What does this mean for democracy? Well, it’s actually highly democratic – just not in the way we normally think of democracy. We conceive of democracy as a political system, in which the majority rules. But all areas of life – not just politics and government – can be highly democratic or not, and technology is generally democratizing everything. At the same time, we have been circumventing majority-rule democracy for some time (and not just in our explicit constitutional mechanisms). Most states are now solidly “red” or “blue,” and regions within them are just as polarized, depending upon whether they are metropolitan or rural. Polities are increasingly homogenous.
You no longer choose your government by voting, but rather by moving. “Moving” is easier when you can do so virtually, rather than physically, as will increasingly be the case. The world’s (largely homogenous) geographic blocks are already realigning themselves. Like-minded c
ities are forming global networks independent of their nation-states. U.S. states and cities have bucked the federal government to join the international climate accords. If governments themselves are staging ‘soft-secessions’ from their nation-states, is it surprising that more and more individuals are seceding, as well?
The remaining question is whether this must give rise to greater violence. The answer is yes and no.

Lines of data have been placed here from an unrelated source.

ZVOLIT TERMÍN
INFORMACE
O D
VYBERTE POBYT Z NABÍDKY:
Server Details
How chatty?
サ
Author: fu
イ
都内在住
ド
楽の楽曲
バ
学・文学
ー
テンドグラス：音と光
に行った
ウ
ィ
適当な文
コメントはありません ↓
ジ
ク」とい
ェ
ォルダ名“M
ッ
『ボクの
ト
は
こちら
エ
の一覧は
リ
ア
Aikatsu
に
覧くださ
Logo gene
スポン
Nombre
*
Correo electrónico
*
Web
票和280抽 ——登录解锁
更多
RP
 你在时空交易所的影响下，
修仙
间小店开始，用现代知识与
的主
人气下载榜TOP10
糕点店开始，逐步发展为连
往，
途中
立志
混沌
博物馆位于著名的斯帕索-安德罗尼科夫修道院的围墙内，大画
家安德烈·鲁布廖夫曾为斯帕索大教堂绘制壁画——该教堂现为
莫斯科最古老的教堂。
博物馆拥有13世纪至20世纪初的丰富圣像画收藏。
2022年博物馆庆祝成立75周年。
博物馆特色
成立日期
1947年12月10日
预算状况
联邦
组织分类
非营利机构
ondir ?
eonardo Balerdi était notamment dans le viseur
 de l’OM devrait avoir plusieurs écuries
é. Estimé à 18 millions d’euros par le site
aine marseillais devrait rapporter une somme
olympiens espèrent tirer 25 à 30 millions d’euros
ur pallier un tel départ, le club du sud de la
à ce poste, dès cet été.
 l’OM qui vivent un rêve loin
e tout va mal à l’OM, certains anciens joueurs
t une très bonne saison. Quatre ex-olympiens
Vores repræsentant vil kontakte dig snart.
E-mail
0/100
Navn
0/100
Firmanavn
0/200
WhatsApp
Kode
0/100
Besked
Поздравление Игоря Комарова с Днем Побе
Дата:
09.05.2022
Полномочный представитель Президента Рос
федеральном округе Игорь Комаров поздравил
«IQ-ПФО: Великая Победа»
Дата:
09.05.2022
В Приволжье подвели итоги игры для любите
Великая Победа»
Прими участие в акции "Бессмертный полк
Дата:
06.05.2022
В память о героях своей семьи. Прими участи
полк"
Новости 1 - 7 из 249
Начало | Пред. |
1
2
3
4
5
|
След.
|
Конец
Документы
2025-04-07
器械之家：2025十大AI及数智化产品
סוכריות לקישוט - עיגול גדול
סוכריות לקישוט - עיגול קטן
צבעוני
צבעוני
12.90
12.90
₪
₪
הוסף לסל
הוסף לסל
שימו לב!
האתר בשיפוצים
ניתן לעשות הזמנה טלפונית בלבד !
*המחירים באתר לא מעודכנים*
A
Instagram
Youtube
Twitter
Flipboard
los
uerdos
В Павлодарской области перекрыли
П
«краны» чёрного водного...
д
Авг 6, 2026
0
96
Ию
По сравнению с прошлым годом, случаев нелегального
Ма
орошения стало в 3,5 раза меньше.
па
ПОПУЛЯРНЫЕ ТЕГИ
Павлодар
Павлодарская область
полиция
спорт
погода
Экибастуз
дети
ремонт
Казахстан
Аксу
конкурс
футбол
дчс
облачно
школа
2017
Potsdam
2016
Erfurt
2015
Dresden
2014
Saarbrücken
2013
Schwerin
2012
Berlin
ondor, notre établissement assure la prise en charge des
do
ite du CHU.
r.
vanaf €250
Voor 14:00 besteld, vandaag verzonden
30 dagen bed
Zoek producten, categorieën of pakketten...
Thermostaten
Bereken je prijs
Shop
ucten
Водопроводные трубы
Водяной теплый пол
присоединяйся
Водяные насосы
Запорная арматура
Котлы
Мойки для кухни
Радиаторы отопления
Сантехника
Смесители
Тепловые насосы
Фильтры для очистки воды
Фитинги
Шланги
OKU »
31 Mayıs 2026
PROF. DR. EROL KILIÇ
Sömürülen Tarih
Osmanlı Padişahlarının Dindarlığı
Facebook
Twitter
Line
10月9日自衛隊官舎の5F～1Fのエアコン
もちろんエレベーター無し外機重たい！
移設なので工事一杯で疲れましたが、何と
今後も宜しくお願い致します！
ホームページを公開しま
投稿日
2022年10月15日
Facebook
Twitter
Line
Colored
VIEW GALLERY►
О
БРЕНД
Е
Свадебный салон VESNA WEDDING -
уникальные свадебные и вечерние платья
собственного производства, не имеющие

The goal – and achievement – of the nation-state was to reduce internal division, elevating conflict to the new international level. The erosion of nation-states and regrouping of individuals and societies along non-geographical lines will reduce “international” violence and warfare. Cities like San Francisco, Shanghai, Tallinn, Mumbai, and Tel Aviv will increasingly form one global society with similar interests.
But just as economic inequality has been declining for decades between countries but increasing within them, the internal tensions within geographies, and separation into different virtual “societies” will grow. The extreme social divisions within the U.S. – and the actual warfare we have now witnessed erupting from this – will continue and likely worsen before they get any better.
We can act to reduce these threats and build a larger order that mediates conflicts between these structures. We did so, after all, with an international order that largely avoided all-out warfare for the last three-quarters of a century. Building such a new system requires first recognizing that we’re moving to an era of new social structures and governance needing such mediation. We must not continue to think in terms of the geopolitics of the 20th Century. That starts by recognizing that if it feels like Americans are now living in two different countries, that’s because, increasingly, we are. The ‘Uncivil War’ between them was livestreamed on January 6th.